◆ LISTED RECORDS ◆
______________________________
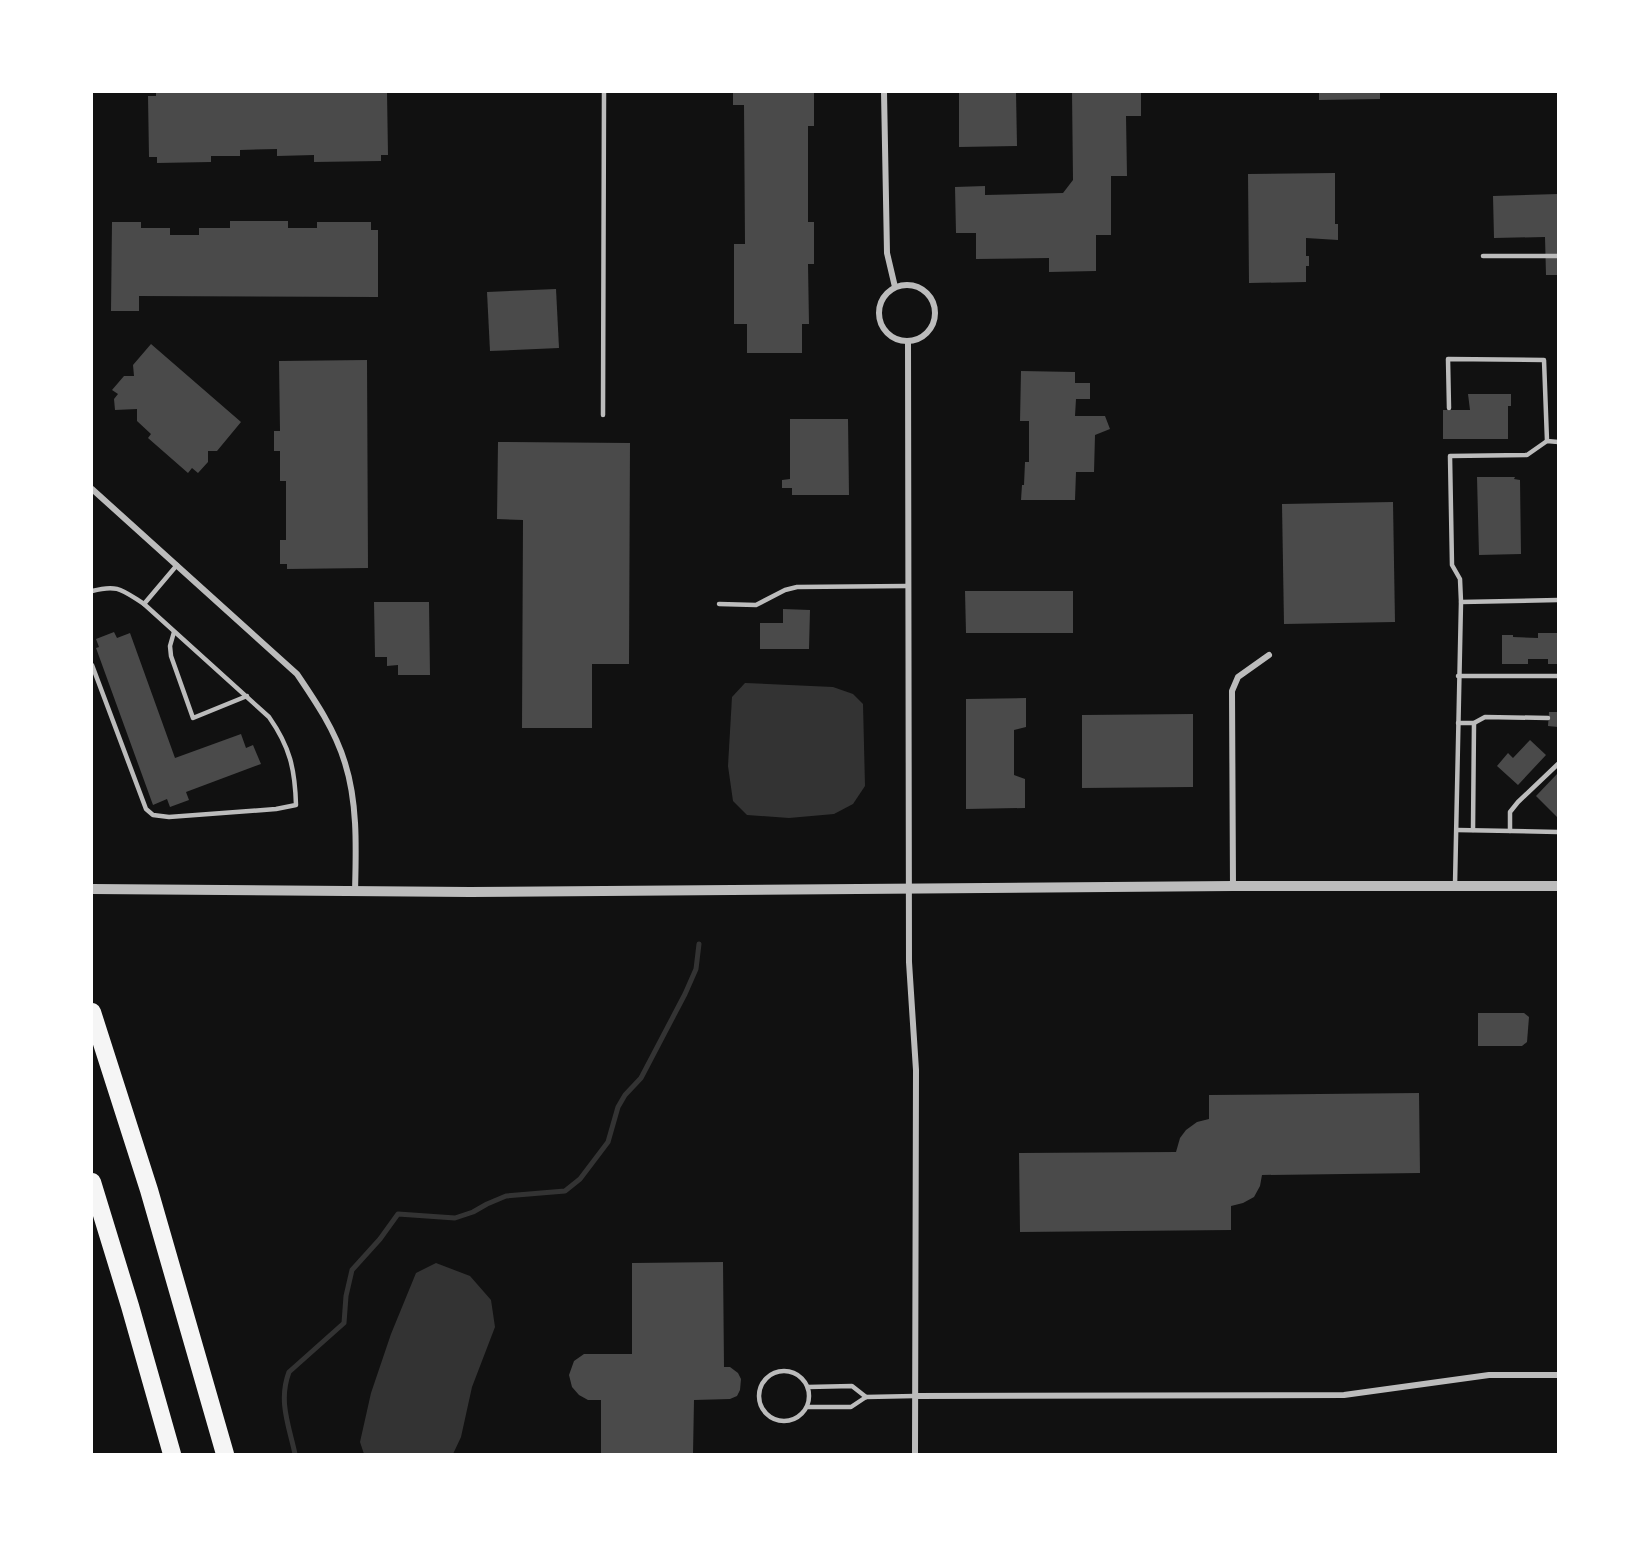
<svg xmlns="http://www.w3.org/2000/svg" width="1650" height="1546" viewBox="0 0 1650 1546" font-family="'Noto Sans',sans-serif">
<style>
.water{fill:#333}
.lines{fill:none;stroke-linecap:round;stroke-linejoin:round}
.stream{stroke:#333;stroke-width:5}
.building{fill:#4a4a4a}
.service{stroke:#bcbcbc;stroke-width:4.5}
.minor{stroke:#bcbcbc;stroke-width:6}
.tertiary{stroke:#bcbcbc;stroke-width:10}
.motorway{stroke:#f5f5f5;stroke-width:18}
</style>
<rect width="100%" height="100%" fill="#111"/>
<g class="water">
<path d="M745,683L833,687L853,694L863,704L865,786L853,804L834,814L789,818L747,815L733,801L728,766L732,697Z"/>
<path d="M436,1263L470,1276L491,1300L495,1327L472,1387L461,1437L453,1454H364L360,1442L371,1393L391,1334L416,1273Z"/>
</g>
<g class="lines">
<path class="stream" d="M295,1454C289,1426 278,1401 289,1372L344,1323L346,1296L352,1270L380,1239L398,1214L455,1218L473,1212L487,1204L506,1196L565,1191L580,1179L608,1142L618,1107L625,1095L641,1078L685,994L696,969L699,944"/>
</g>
<g class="building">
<path d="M156,92H387L388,155H381V161L314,162V155L277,156V149L240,150V156H211V162L157,163V157H149L148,96H156Z"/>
<path d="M733,92H814V126H808V222H814V264H808L809,324H802V353H747V324H734V244H745L744,105H733Z"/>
<path d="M959,92H1016L1017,146L959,147Z"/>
<path d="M1072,92H1141V116H1126L1127,176H1111V235H1096V271L1049,272V258L976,259V233H956L955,187L985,186V195L1063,193L1073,180Z"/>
<path d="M1319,92H1380V99L1319,100Z"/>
<path d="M1335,173V224H1338V240L1306,238V256H1309V266H1306V282L1249,283L1248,174Z"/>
<path d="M1558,194V275H1546L1545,237L1494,238L1493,196Z"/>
<path d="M230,221H288V228H317V222H371V230H378V297L139,296V311H111L112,222H141V228H170V235H199V228H230Z"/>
<path d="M556,289L559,348L490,351L487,292Z"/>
<path d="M151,344L241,422L217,451H208V462L198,473L192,468L188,473L148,438L151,434L137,421V409L115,410L114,399L118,394L112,390L124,376H134L133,365Z"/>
<path d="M367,360L368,568L287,569V564H280V540H286V481H280V451H274V431H280L279,361Z"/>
<path d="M1021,371L1075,372V383H1090V399H1076L1075,416H1105L1110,429L1095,435L1094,472H1076L1075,500H1021L1022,485H1024L1025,462H1029V421H1020Z"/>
<path d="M1468,394H1511V406H1508V439H1443V410H1470Z"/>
<path d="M790,419H848L849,495H792V488H782V480L790,479Z"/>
<path d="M498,442L630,443L629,664H592V728H522L523,520L497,519Z"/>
<path d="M1477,477H1515L1514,479L1520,480L1521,554L1479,555Z"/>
<path d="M1393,502L1395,622L1284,624L1282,504Z"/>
<path d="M965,591H1073V633H966Z"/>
<path d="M374,602H429L430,675H398V665L387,666V657H375Z"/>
<path d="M783,609L810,610L809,649H760V623H783Z"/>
<path d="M114,632L117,638L130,633L175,758L241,734L246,748L253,745L261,764L186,792L189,800L170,807L167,799L153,805L96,648L99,647L96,639Z"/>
<path d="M1538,633H1558V664H1548V659H1528V664H1502V635H1513V637L1538,638Z"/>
<path d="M1026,698V727L1014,730V775L1025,779V808L966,809V699Z"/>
<path d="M1549,712H1558V727L1548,726Z"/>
<path d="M1193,714V787L1082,788V715Z"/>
<path d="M1530,740L1546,755L1518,785L1497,766L1508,753L1513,758Z"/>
<path d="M1558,773V818L1536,796Z"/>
<path d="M1478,1013H1524L1529,1017L1527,1042L1522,1046H1478Z"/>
<path d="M1419,1093L1420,1173L1262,1175L1260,1186L1254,1197L1243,1203L1231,1206V1230L1020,1232L1019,1153L1176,1152L1180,1138L1186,1130L1197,1122L1209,1119V1095Z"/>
<path d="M723,1262L724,1367H730L738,1373L741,1379L740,1390L737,1396L730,1399L694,1400L693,1454H601V1400H588L579,1395L572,1387L569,1375L574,1361L584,1354H632V1263Z"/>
</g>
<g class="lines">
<g class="service">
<path d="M1483,256H1558"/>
<path d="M1449,408L1448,359L1544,360L1547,441"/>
<path d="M603,415L604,92"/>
<path d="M92,591C118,584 122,590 144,604L269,717C290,747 295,769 296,805L276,809L169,817L153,815L146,809L92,665"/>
<path d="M1461,602L1558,600"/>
<path d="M144,604L177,565"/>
<path d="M719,604L756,605L785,590L797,587L907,586"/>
<path d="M174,632L170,646L171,656L193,718L247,696"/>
<path d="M1458,676H1558"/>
<path d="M1458,723H1474L1485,717L1548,718"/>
<path d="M1457,830L1558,832"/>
<path d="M1473,830L1474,723"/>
<path d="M1510,831V812L1518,802L1558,764"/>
<path d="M1455,885L1461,602L1460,579L1452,565L1450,456L1527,455L1547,441L1558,442"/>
<circle cx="784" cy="1396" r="25"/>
<path d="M808,1387L852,1386L866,1397"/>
<path d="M807,1407H851L866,1397L915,1396"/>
</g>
<g class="minor">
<path d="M884,92L887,253L895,287"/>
<circle cx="907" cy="313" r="28"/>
<path d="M908,341L909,962L916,1070L915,1454"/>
<path d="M92,489L297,674C316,702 335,730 345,763C358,804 356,850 355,892"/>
<path d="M1233,886L1232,691L1238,677L1269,655"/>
<path d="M915,1396L1344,1395L1489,1375H1558"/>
</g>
<path class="tertiary" d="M92,889L470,892L1233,886H1558"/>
<g class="motorway">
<path d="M92,1012L149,1190L225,1454"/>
<path d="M92,1182L130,1306L172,1454"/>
</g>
</g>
<rect width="1650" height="1546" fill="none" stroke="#ffffff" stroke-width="186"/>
</svg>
______________________________
◆ WORK ORDER ◆
The entries above need to be output again in full, exactly, and without pictures.

◆ RESPONSE ◆
<svg xmlns="http://www.w3.org/2000/svg" width="1650" height="1546" viewBox="0 0 1650 1546" font-family="'Noto Sans',sans-serif">
<style>
.water{fill:#333}
.lines{fill:none;stroke-linecap:round;stroke-linejoin:round}
.stream{stroke:#333;stroke-width:5}
.building{fill:#4a4a4a}
.service{stroke:#bcbcbc;stroke-width:4.5}
.minor{stroke:#bcbcbc;stroke-width:6}
.tertiary{stroke:#bcbcbc;stroke-width:10}
.motorway{stroke:#f5f5f5;stroke-width:18}
</style>
<rect width="100%" height="100%" fill="#111"/>
<g class="water">
<path d="M745,683L833,687L853,694L863,704L865,786L853,804L834,814L789,818L747,815L733,801L728,766L732,697Z"/>
<path d="M436,1263L470,1276L491,1300L495,1327L472,1387L461,1437L453,1454H364L360,1442L371,1393L391,1334L416,1273Z"/>
</g>
<g class="lines">
<path class="stream" d="M295,1454C289,1426 278,1401 289,1372L344,1323L346,1296L352,1270L380,1239L398,1214L455,1218L473,1212L487,1204L506,1196L565,1191L580,1179L608,1142L618,1107L625,1095L641,1078L685,994L696,969L699,944"/>
</g>
<g class="building">
<path d="M156,92H387L388,155H381V161L314,162V155L277,156V149L240,150V156H211V162L157,163V157H149L148,96H156Z"/>
<path d="M733,92H814V126H808V222H814V264H808L809,324H802V353H747V324H734V244H745L744,105H733Z"/>
<path d="M959,92H1016L1017,146L959,147Z"/>
<path d="M1072,92H1141V116H1126L1127,176H1111V235H1096V271L1049,272V258L976,259V233H956L955,187L985,186V195L1063,193L1073,180Z"/>
<path d="M1319,92H1380V99L1319,100Z"/>
<path d="M1335,173V224H1338V240L1306,238V256H1309V266H1306V282L1249,283L1248,174Z"/>
<path d="M1558,194V275H1546L1545,237L1494,238L1493,196Z"/>
<path d="M230,221H288V228H317V222H371V230H378V297L139,296V311H111L112,222H141V228H170V235H199V228H230Z"/>
<path d="M556,289L559,348L490,351L487,292Z"/>
<path d="M151,344L241,422L217,451H208V462L198,473L192,468L188,473L148,438L151,434L137,421V409L115,410L114,399L118,394L112,390L124,376H134L133,365Z"/>
<path d="M367,360L368,568L287,569V564H280V540H286V481H280V451H274V431H280L279,361Z"/>
<path d="M1021,371L1075,372V383H1090V399H1076L1075,416H1105L1110,429L1095,435L1094,472H1076L1075,500H1021L1022,485H1024L1025,462H1029V421H1020Z"/>
<path d="M1468,394H1511V406H1508V439H1443V410H1470Z"/>
<path d="M790,419H848L849,495H792V488H782V480L790,479Z"/>
<path d="M498,442L630,443L629,664H592V728H522L523,520L497,519Z"/>
<path d="M1477,477H1515L1514,479L1520,480L1521,554L1479,555Z"/>
<path d="M1393,502L1395,622L1284,624L1282,504Z"/>
<path d="M965,591H1073V633H966Z"/>
<path d="M374,602H429L430,675H398V665L387,666V657H375Z"/>
<path d="M783,609L810,610L809,649H760V623H783Z"/>
<path d="M114,632L117,638L130,633L175,758L241,734L246,748L253,745L261,764L186,792L189,800L170,807L167,799L153,805L96,648L99,647L96,639Z"/>
<path d="M1538,633H1558V664H1548V659H1528V664H1502V635H1513V637L1538,638Z"/>
<path d="M1026,698V727L1014,730V775L1025,779V808L966,809V699Z"/>
<path d="M1549,712H1558V727L1548,726Z"/>
<path d="M1193,714V787L1082,788V715Z"/>
<path d="M1530,740L1546,755L1518,785L1497,766L1508,753L1513,758Z"/>
<path d="M1558,773V818L1536,796Z"/>
<path d="M1478,1013H1524L1529,1017L1527,1042L1522,1046H1478Z"/>
<path d="M1419,1093L1420,1173L1262,1175L1260,1186L1254,1197L1243,1203L1231,1206V1230L1020,1232L1019,1153L1176,1152L1180,1138L1186,1130L1197,1122L1209,1119V1095Z"/>
<path d="M723,1262L724,1367H730L738,1373L741,1379L740,1390L737,1396L730,1399L694,1400L693,1454H601V1400H588L579,1395L572,1387L569,1375L574,1361L584,1354H632V1263Z"/>
</g>
<g class="lines">
<g class="service">
<path d="M1483,256H1558"/>
<path d="M1449,408L1448,359L1544,360L1547,441"/>
<path d="M603,415L604,92"/>
<path d="M92,591C118,584 122,590 144,604L269,717C290,747 295,769 296,805L276,809L169,817L153,815L146,809L92,665"/>
<path d="M1461,602L1558,600"/>
<path d="M144,604L177,565"/>
<path d="M719,604L756,605L785,590L797,587L907,586"/>
<path d="M174,632L170,646L171,656L193,718L247,696"/>
<path d="M1458,676H1558"/>
<path d="M1458,723H1474L1485,717L1548,718"/>
<path d="M1457,830L1558,832"/>
<path d="M1473,830L1474,723"/>
<path d="M1510,831V812L1518,802L1558,764"/>
<path d="M1455,885L1461,602L1460,579L1452,565L1450,456L1527,455L1547,441L1558,442"/>
<circle cx="784" cy="1396" r="25"/>
<path d="M808,1387L852,1386L866,1397"/>
<path d="M807,1407H851L866,1397L915,1396"/>
</g>
<g class="minor">
<path d="M884,92L887,253L895,287"/>
<circle cx="907" cy="313" r="28"/>
<path d="M908,341L909,962L916,1070L915,1454"/>
<path d="M92,489L297,674C316,702 335,730 345,763C358,804 356,850 355,892"/>
<path d="M1233,886L1232,691L1238,677L1269,655"/>
<path d="M915,1396L1344,1395L1489,1375H1558"/>
</g>
<path class="tertiary" d="M92,889L470,892L1233,886H1558"/>
<g class="motorway">
<path d="M92,1012L149,1190L225,1454"/>
<path d="M92,1182L130,1306L172,1454"/>
</g>
</g>
<rect width="1650" height="1546" fill="none" stroke="#ffffff" stroke-width="186"/>
</svg>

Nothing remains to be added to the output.